SUPPLIED RECORDS Start Marker

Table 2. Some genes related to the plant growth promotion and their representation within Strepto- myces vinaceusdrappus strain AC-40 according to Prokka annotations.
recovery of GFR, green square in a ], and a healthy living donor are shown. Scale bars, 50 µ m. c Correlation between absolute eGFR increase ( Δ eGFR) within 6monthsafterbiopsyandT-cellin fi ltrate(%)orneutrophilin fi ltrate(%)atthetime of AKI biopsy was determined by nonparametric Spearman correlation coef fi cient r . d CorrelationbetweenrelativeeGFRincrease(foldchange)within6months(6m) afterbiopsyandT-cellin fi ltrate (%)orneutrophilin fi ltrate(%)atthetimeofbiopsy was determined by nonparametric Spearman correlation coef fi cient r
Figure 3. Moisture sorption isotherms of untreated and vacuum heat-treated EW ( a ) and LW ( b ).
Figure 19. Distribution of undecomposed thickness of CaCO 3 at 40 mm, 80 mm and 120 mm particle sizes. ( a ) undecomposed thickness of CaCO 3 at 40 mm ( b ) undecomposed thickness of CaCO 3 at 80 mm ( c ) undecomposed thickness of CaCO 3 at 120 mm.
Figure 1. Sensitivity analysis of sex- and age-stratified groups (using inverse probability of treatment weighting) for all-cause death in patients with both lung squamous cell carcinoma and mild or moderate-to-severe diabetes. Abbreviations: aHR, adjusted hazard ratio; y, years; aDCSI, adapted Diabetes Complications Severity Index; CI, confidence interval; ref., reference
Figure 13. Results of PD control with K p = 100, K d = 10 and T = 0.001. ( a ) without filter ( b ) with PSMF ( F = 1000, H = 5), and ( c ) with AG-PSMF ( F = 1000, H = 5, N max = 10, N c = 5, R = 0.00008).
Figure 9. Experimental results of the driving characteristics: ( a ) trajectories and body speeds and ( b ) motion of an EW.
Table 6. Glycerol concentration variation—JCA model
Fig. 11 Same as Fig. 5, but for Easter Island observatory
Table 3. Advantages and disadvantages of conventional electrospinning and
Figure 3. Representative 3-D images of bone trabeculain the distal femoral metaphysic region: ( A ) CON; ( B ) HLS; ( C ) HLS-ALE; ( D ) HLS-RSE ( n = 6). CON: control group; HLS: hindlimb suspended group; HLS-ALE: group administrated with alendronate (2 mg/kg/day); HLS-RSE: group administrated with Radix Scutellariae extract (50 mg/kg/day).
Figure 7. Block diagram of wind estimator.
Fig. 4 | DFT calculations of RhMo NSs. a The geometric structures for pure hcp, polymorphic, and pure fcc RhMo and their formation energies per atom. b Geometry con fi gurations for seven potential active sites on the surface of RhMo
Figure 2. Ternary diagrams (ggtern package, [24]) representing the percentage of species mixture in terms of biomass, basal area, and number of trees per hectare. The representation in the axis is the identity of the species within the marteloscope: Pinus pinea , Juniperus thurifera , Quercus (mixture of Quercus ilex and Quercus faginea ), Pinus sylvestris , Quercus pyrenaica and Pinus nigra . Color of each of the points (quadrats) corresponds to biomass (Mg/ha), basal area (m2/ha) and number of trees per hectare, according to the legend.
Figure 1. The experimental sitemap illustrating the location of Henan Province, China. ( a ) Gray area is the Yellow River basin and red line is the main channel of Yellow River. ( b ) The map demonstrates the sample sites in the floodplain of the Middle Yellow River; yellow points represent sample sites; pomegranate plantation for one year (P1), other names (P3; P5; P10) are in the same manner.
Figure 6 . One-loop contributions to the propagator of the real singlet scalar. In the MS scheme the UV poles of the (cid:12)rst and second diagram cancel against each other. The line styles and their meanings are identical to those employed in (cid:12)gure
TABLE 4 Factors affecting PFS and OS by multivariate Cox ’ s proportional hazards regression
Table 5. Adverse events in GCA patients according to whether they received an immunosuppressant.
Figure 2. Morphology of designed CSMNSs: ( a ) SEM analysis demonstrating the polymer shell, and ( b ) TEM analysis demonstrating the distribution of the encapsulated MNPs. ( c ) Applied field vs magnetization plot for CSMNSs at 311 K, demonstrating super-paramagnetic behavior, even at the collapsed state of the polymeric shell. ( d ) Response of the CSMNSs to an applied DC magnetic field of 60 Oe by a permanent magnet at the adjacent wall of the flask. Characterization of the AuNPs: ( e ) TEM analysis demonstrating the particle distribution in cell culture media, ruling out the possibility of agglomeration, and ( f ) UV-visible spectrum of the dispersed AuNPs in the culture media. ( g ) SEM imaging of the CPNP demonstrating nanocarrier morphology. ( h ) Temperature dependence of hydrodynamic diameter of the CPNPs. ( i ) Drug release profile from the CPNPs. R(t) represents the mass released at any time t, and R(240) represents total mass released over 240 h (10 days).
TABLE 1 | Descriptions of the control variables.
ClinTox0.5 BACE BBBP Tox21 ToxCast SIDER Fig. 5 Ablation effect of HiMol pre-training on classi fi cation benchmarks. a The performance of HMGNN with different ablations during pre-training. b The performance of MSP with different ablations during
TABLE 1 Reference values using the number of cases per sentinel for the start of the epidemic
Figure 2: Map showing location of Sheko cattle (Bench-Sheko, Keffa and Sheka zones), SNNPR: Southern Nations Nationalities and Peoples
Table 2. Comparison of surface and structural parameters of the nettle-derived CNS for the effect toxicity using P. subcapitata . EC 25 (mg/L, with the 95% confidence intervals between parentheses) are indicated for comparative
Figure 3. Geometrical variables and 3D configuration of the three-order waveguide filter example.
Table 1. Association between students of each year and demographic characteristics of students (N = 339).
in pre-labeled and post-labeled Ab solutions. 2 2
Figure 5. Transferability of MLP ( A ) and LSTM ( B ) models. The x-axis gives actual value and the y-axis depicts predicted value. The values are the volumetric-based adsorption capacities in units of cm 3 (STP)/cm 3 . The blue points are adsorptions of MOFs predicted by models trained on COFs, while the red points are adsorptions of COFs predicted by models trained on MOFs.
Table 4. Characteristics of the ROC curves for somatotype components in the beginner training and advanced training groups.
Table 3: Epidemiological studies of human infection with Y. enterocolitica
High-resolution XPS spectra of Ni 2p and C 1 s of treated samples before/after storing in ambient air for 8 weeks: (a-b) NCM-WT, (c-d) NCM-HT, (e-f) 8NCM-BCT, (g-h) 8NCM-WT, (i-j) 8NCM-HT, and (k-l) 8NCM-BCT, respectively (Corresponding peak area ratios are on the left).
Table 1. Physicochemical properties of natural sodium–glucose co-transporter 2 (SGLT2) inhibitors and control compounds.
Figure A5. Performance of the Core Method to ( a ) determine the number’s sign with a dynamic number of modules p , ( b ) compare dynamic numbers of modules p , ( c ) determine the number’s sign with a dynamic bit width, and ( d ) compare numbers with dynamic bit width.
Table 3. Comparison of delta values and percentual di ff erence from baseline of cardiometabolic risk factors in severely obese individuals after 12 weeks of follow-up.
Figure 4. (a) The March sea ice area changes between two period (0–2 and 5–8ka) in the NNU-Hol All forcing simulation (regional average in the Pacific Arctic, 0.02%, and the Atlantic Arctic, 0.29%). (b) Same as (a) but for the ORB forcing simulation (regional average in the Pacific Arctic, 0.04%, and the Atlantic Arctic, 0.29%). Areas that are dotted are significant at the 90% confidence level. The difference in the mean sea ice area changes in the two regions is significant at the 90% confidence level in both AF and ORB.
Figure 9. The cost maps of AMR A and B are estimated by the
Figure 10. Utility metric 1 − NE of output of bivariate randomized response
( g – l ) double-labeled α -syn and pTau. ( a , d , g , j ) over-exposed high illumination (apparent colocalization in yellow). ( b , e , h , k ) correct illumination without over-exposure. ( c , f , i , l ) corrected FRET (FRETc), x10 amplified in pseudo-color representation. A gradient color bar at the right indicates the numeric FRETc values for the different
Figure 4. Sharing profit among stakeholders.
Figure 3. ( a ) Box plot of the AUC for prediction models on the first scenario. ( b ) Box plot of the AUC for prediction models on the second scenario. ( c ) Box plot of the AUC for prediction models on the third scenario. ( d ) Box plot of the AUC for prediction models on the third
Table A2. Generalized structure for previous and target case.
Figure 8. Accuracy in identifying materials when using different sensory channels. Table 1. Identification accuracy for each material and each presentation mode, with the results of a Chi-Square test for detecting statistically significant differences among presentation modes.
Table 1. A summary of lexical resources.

SUPPLIED RECORDS End Marker

TASK PROMPT: Search the data above and return each line in which "number" occurs.

FINAL ANSWER:
Figure 2. Ternary diagrams (ggtern package, [24]) representing the percentage of species mixture in terms of biomass, basal area, and number of trees per hectare. The representation in the axis is the identity of the species within the marteloscope: Pinus pinea , Juniperus thurifera , Quercus (mixture of Quercus ilex and Quercus faginea ), Pinus sylvestris , Quercus pyrenaica and Pinus nigra . Color of each of the points (quadrats) corresponds to biomass (Mg/ha), basal area (m2/ha) and number of trees per hectare, according to the legend.
TABLE 1 Reference values using the number of cases per sentinel for the start of the epidemic
Figure A5. Performance of the Core Method to ( a ) determine the number’s sign with a dynamic number of modules p , ( b ) compare dynamic numbers of modules p , ( c ) determine the number’s sign with a dynamic bit width, and ( d ) compare numbers with dynamic bit width.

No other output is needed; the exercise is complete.